= Fresno City Council =

Legislative body of Fresno, California

Fresno City Council is the legislative body of Fresno, California. Their powers and duties are subject to the Ralph M. Brown Act and include the consideration of land use decisions, approving the annual City budget, and other actions taken by ordinance, resolution, etc. at publicly noticed City Council Meetings.

==Elections==

Councilmembers are elected to four year terms and there is a limit of two terms. However, the City Charter permits a termed out Councilmember to stand for election for the same district for additional nonconsecutive terms. The most recent occurrence was when Sal Quintero was elected to represent District 5 for a 3rd term in 2006. Councilmembers are elected in staggered terms. Odd numbered Council seats are up for election in midterm years and even numbered districts are up for election in Presidential election years. For the upcoming midterm election, Council Districts 1, 3, 5, and 7 will be on the ballot.

==Council Leadership==

Article V of the City Charter requires that on the first Tuesday after the first Monday in January, the Council shall elect a President of the Council from among its members to serve for a one-year term. The Council Rules of Procedure further permit the City Council to elect a Vice President to serve as Acting President in the absence of the President. Effective January 2026, the Council President is no longer elected on a strictly rotational basis and the previous year's President is eligible to stand for election for an additional consecutive term. The most recent occurrence was in 2026 when Mike Karbassi was elected Council President for a second consecutive term (before stepping down in March 2026 to focus on other commitments).

The President serves as the Presiding Officer at Council meetings.
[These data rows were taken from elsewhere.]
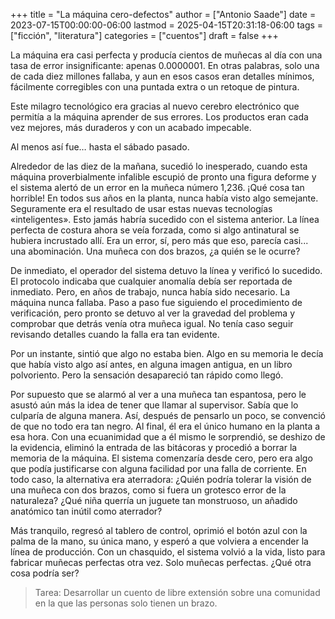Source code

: +++
title = "La máquina cero-defectos"
author = ["Antonio Saade"]
date = 2023-07-15T00:00:00-06:00
lastmod = 2025-04-15T20:31:18-06:00
tags = ["ficción", "literatura"]
categories = ["cuentos"]
draft = false
+++

La máquina era casi perfecta y producía cientos de muñecas al día con una tasa de error insignificante: apenas 0.0000001. En otras palabras, solo una de cada diez millones fallaba, y aun en esos casos eran detalles mínimos, fácilmente corregibles con una puntada extra o un retoque de pintura.

Este milagro tecnológico era gracias al nuevo cerebro electrónico que permitía a la máquina aprender de sus errores. Los productos eran cada vez mejores, más duraderos y con un acabado impecable.

Al menos así fue… hasta el sábado pasado.

Alrededor de las diez de la mañana, sucedió lo inesperado, cuando esta máquina proverbialmente infalible escupió de pronto una figura deforme y el sistema alertó de un error en la muñeca número 1,236. ¡Qué cosa tan horrible! En todos sus años en la planta, nunca había visto algo semejante. Seguramente era el resultado de usar estas nuevas tecnologías «inteligentes». Esto jamás habría sucedido con el sistema anterior. La línea perfecta de costura ahora se veía forzada, como si algo antinatural se hubiera incrustado allí. Era un error, sí, pero más que eso, parecía casi... una abominación. Una muñeca con dos brazos, ¿a quién se le ocurre?

De inmediato, el operador del sistema detuvo la línea y verificó lo sucedido. El protocolo indicaba que cualquier anomalía debía ser reportada de inmediato. Pero, en años de trabajo, nunca había sido necesario. La máquina nunca fallaba. Paso a paso fue siguiendo el procedimiento de verificación, pero pronto se detuvo al ver la gravedad del problema y comprobar que detrás venía otra muñeca igual. No tenía caso seguir revisando detalles cuando la falla era tan evidente.

Por un instante, sintió que algo no estaba bien. Algo en su memoria le decía que había visto algo así antes, en alguna imagen antigua, en un libro polvoriento. Pero la sensación desapareció tan rápido como llegó.

Por supuesto que se alarmó al ver a una muñeca tan espantosa, pero le asustó aún más la idea de tener que llamar al supervisor. Sabía que lo culparía de alguna manera. Así, después de pensarlo un poco, se convenció de que no todo era tan negro. Al final, él era el único humano en la planta a esa hora. Con una ecuanimidad que a él mismo le sorprendió, se deshizo de la evidencia, eliminó la entrada de las bitácoras y procedió a borrar la memoria de la máquina. El sistema comenzaría desde cero, pero era algo que podía justificarse con alguna facilidad por una falla de corriente. En todo caso, la alternativa era aterradora: ¿Quién podría tolerar la visión de una muñeca con dos brazos, como si fuera un grotesco error de la naturaleza? ¿Qué niña querría un juguete tan monstruoso, un añadido anatómico tan inútil como aterrador?

Más tranquilo, regresó al tablero de control, oprimió el botón azul con la palma de la mano, su única mano, y esperó a que volviera a encender la línea de producción. Con un chasquido, el sistema volvió a la vida, listo para fabricar muñecas perfectas otra vez. Solo muñecas perfectas. ¿Qué otra cosa podría ser?

> Tarea: Desarrollar un cuento de libre extensión sobre una comunidad en la que las personas solo tienen un brazo.
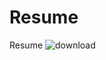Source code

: # Resume
Resume
![download](https://user-images.githubusercontent.com/51407211/79070318-b4794e00-7cf2-11ea-82b0-4907b8307885.png)
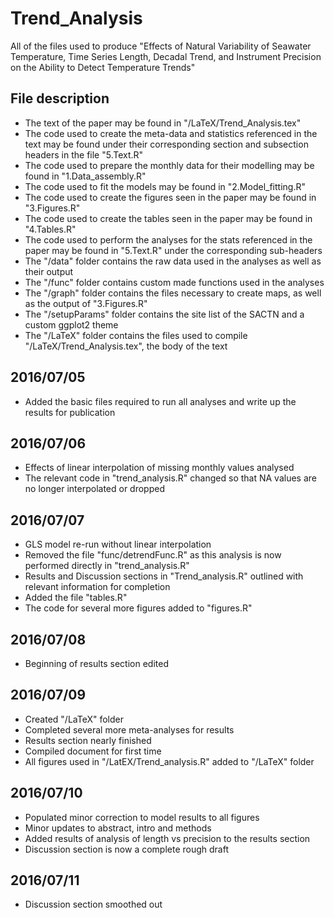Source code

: # Trend_Analysis
All of the files used to produce "Effects of Natural Variability of Seawater Temperature, Time Series Length, Decadal Trend, and Instrument Precision on the Ability to Detect Temperature Trends"

## File description
* The text of the paper may be found in "/LaTeX/Trend_Analysis.tex"
* The code used to create the meta-data and statistics referenced in the text may be found under their corresponding section and subsection headers in the file "5.Text.R"
* The code used to prepare the monthly data for their modelling may be found in "1.Data_assembly.R"
* The code used to fit the models may be found in "2.Model_fitting.R"
* The code used to create the figures seen in the paper may be found in "3.Figures.R"
* The code used to create the tables seen in the paper may be found in "4.Tables.R"
* The code used to perform the analyses for the stats referenced in the paper may be found in "5.Text.R" under the corresponding sub-headers
* The "/data" folder contains the raw data used in the analyses as well as their output
* The "/func" folder contains custom made functions used in the analyses
* The "/graph" folder contains the files necessary to create maps, as well as the output of "3.Figures.R"
* The "/setupParams" folder contains the site list of the SACTN and a custom ggplot2 theme
* The "/LaTeX" folder contains the files used to compile "/LaTeX/Trend_Analysis.tex", the body of the text

## 2016/07/05
* Added the basic files required to run all analyses and write up the results for publication

## 2016/07/06
* Effects of linear interpolation of missing monthly values analysed
* The relevant code in "trend_analysis.R" changed so that NA values are no longer interpolated or dropped

## 2016/07/07
* GLS model re-run without linear interpolation
* Removed the file "func/detrendFunc.R" as this analysis is now performed directly in "trend_analysis.R"
* Results and Discussion sections in "Trend_analysis.R" outlined with relevant information for completion
* Added the file "tables.R"
* The code for several more figures added to "figures.R"

## 2016/07/08
* Beginning of results section edited

## 2016/07/09
* Created "/LaTeX" folder
* Completed several more meta-analyses for results
* Results section nearly finished
* Compiled document for first time
* All figures used in "/LatEX/Trend_analysis.R" added to "/LaTeX" folder

## 2016/07/10
* Populated minor correction to model results to all figures
* Minor updates to abstract, intro and methods
* Added results of analysis of length vs precision to the results section
* Discussion section is now a complete rough draft

## 2016/07/11
* Discussion section smoothed out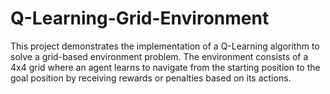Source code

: # Q-Learning-Grid-Environment
This project demonstrates the implementation of a Q-Learning algorithm to solve a grid-based environment problem. The environment consists of a 4x4 grid where an agent learns to navigate from the starting position to the goal position by receiving rewards or penalties based on its actions.
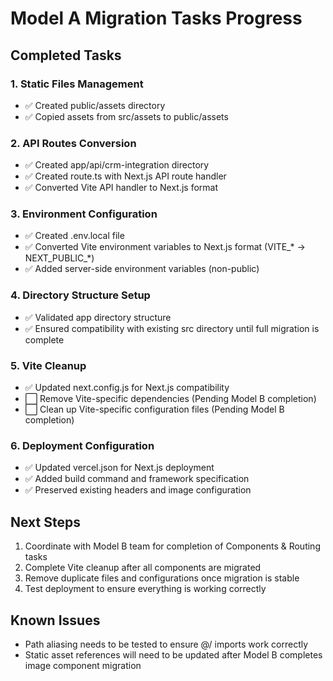 # Model A Migration Tasks Progress

## Completed Tasks

### 1. Static Files Management
- ✅ Created public/assets directory
- ✅ Copied assets from src/assets to public/assets

### 2. API Routes Conversion
- ✅ Created app/api/crm-integration directory
- ✅ Created route.ts with Next.js API route handler
- ✅ Converted Vite API handler to Next.js format

### 3. Environment Configuration
- ✅ Created .env.local file
- ✅ Converted Vite environment variables to Next.js format (VITE_* → NEXT_PUBLIC_*)
- ✅ Added server-side environment variables (non-public)

### 4. Directory Structure Setup
- ✅ Validated app directory structure
- ✅ Ensured compatibility with existing src directory until full migration is complete

### 5. Vite Cleanup
- ✅ Updated next.config.js for Next.js compatibility
- ⬜ Remove Vite-specific dependencies (Pending Model B completion)
- ⬜ Clean up Vite-specific configuration files (Pending Model B completion)

### 6. Deployment Configuration 
- ✅ Updated vercel.json for Next.js deployment
- ✅ Added build command and framework specification
- ✅ Preserved existing headers and image configuration

## Next Steps
1. Coordinate with Model B team for completion of Components & Routing tasks
2. Complete Vite cleanup after all components are migrated
3. Remove duplicate files and configurations once migration is stable
4. Test deployment to ensure everything is working correctly

## Known Issues
- Path aliasing needs to be tested to ensure @/ imports work correctly
- Static asset references will need to be updated after Model B completes image component migration
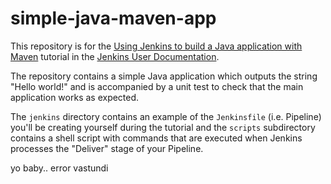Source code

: # simple-java-maven-app

This repository is for the
[Using Jenkins to build a Java application with Maven](https://jenkins.io/doc/tutorials/building-a-java-app-with-maven/)
tutorial in the [Jenkins User Documentation](https://jenkins.io/doc/).

The repository contains a simple Java application which outputs the string
"Hello world!" and is accompanied by a unit test to check that the main
application works as expected.

The `jenkins` directory contains an example of the `Jenkinsfile` (i.e. Pipeline)
you'll be creating yourself during the tutorial and the `scripts` subdirectory
contains a shell script with commands that are executed when Jenkins processes
the "Deliver" stage of your Pipeline. 

yo baby.. error vastundi

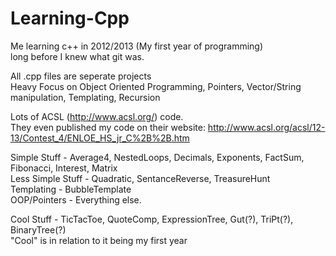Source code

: # Learning-Cpp
Me learning c++ in 2012/2013 (My first year of programming)  
long before I knew what git was. 


All .cpp files are seperate projects  
Heavy Focus on Object Oriented Programming, Pointers, Vector/String manipulation, Templating, Recursion  


Lots of ACSL (http://www.acsl.org/) code.  
They even published my code on their website: http://www.acsl.org/acsl/12-13/Contest_4/ENLOE_HS_jr_C%2B%2B.htm


Simple Stuff - Average4, NestedLoops, Decimals, Exponents, FactSum, Fibonacci, Interest, Matrix  
Less Simple Stuff - Quadratic, SentanceReverse, TreasureHunt  
Templating - BubbleTemplate  
OOP/Pointers - Everything else.  


Cool Stuff - TicTacToe, QuoteComp, ExpressionTree, Gut(?), TriPt(?), BinaryTree(?)  
"Cool" is in relation to it being my first year  
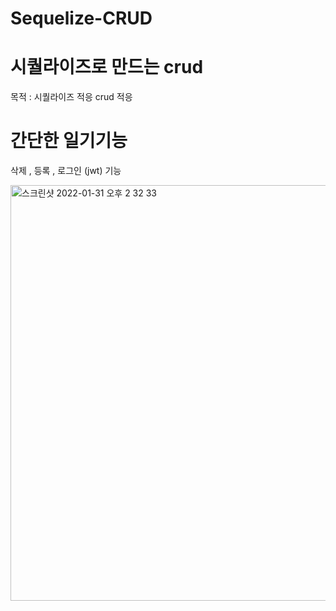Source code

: # Sequelize-CRUD

# 시퀄라이즈로 만드는 crud 
목적 : 시퀄라이즈 적응 crud 적응 

# 간단한 일기기능 
삭제 , 등록 , 로그인 (jwt) 기능 


<img width="665" alt="스크린샷 2022-01-31 오후 2 32 33" src="https://user-images.githubusercontent.com/69393030/151743779-d4905374-97fb-4c2f-93ec-79014bfad5b4.png">

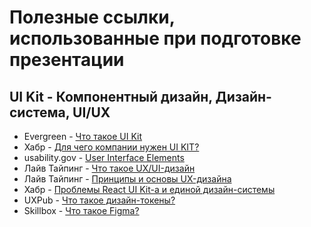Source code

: # Полезные ссылки, использованные при подготовке презентации
## UI Kit - Компонентный дизайн, Дизайн-система, UI/UX

* Evergreen - [Что такое UI Kit](https://evergreens.com.ua/ru/articles/ui-kit.html)
* Хабр - [Для чего компании нужен UI KIT?](https://habr.com/ru/post/583876/)
* usability.gov - [User Interface Elements](https://www.usability.gov/how-to-and-tools/methods/user-interface-elements.html)
* Лайв Тайпинг - [Что такое UX/UI-дизайн](https://livetyping.com/ru/blog/shto-takoe-ux-ui-dizajn)
* Лайв Тайпинг - [Принципы и основы UX-дизайна](https://livetyping.com/ru/blog/printsipi-i-osnovy-ux-dizajna)
* Хабр - [Проблемы React UI Kit-а и единой дизайн-системы](https://habr.com/ru/company/tinkoff/blog/337922/)
* UXPub - [Что такое дизайн-токены?](https://ux.pub/design-tokens/)
* Skillbox - [Что такое Figma?](https://skillbox.ru/media/design/chto_takoe_figma/)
Additionally, should the Office of the Mayor become vacant, it shall be filled by the President of the Council as provided on Article III of the Charter. The current Council President is Nelson Esparza (District 7). The current Council Vice President is Tyler Maxwell (District 4).

==Members==
City council is made up of seven members, elected by district:
- District 1 (west-central) – Annalisa Perea
- District 2 (northwest) – Mike Karbassi
- District 3 (southwest and downtown) – Miguel Angel Arias
- District 4 (east-central) – Tyler Maxwell (Council Vice President)
- District 5 (southeast) – Brandon Vang
- District 6 (northeast) – Nick Richardson
- District 7 (central) – Nelson Esparza (Council President)
The council meets in Fresno City Hall.